------ Information shown

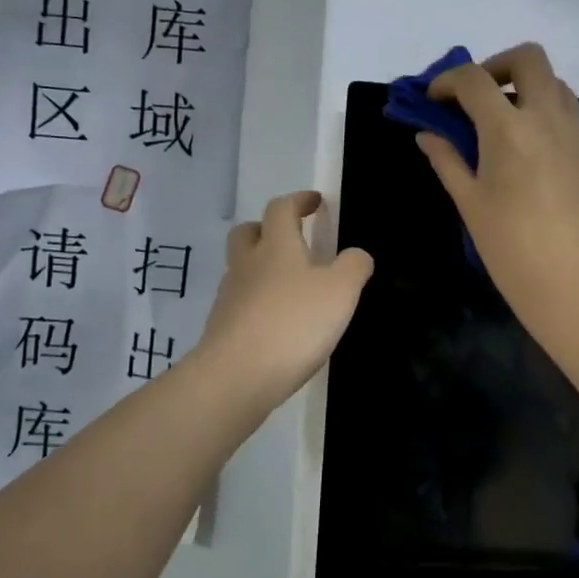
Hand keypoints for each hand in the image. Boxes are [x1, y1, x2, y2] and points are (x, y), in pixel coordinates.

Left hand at [195, 190, 373, 411]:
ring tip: (290, 287)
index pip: (281, 208)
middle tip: (290, 238)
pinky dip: (256, 303)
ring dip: (261, 268)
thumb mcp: (341, 291)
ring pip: (241, 269)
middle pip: (248, 233)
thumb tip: (356, 254)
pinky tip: (276, 323)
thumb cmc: (293, 323)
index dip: (298, 201)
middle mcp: (247, 264)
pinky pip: (240, 303)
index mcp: (276, 246)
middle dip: (267, 229)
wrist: (236, 376)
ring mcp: (229, 297)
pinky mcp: (221, 328)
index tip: (314, 202)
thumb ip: (354, 266)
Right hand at [416, 43, 578, 326]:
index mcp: (509, 129)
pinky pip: (576, 126)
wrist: (575, 289)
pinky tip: (542, 169)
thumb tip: (428, 135)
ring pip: (558, 89)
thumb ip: (447, 159)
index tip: (437, 100)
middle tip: (481, 97)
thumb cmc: (510, 249)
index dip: (448, 81)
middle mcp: (551, 119)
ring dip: (529, 95)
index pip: (473, 79)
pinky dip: (552, 128)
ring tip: (511, 132)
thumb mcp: (470, 203)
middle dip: (498, 66)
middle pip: (529, 58)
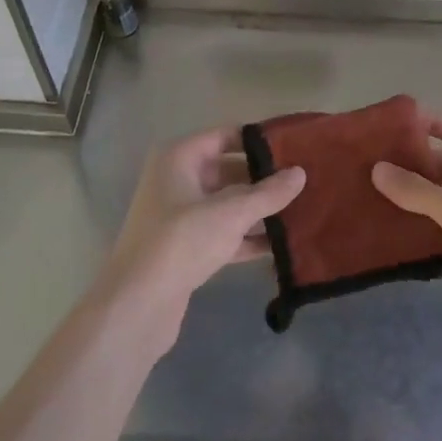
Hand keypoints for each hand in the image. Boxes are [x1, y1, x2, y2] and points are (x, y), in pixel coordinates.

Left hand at [106, 125, 305, 355]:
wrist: (137, 305)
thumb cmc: (181, 241)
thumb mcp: (230, 213)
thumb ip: (268, 193)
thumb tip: (300, 173)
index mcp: (179, 158)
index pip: (226, 136)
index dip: (259, 140)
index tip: (296, 146)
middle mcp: (177, 181)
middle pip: (229, 170)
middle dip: (264, 178)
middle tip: (305, 181)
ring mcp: (180, 217)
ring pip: (228, 204)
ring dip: (259, 210)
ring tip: (302, 209)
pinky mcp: (187, 249)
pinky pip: (224, 234)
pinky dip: (248, 238)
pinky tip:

------------

### Task description
Give back, exactly as written, the lines from the top of the material through the line with "ring tip: (511, 132)", ends included and pictures left aside.

### Answer space
Hand keypoints for each hand in the image. Boxes are [x1, y1, x2, y2] and points are (x, y), in pixel coordinates.

Left hand at [195, 190, 373, 411]:
ring tip: (290, 287)
index pip: (281, 208)
middle tip: (290, 238)
pinky dip: (256, 303)
ring dip: (261, 268)
thumb mcp: (341, 291)
ring pip: (241, 269)
middle pip: (248, 233)
thumb tip: (356, 254)
pinky tip: (276, 323)
thumb cmc: (293, 323)
index dip: (298, 201)
middle mcp: (247, 264)
pinky pip: (240, 303)
index mcp: (276, 246)
middle dip: (267, 229)
wrist: (236, 376)
ring mcp: (229, 297)
pinky mcp: (221, 328)
index tip: (314, 202)
thumb ip: (354, 266)
Right hand at [416, 43, 578, 326]:
index mcp: (509, 129)
pinky pip: (576, 126)
wrist: (575, 289)
pinky tip: (542, 169)
thumb tip: (428, 135)
ring pip: (558, 89)
thumb ip: (447, 159)
index tip: (437, 100)
middle tip: (481, 97)
thumb cmc: (510, 249)
index dip: (448, 81)
middle mcp: (551, 119)
ring dip: (529, 95)
index pip: (473, 79)
pinky dip: (552, 128)
ring tip: (511, 132)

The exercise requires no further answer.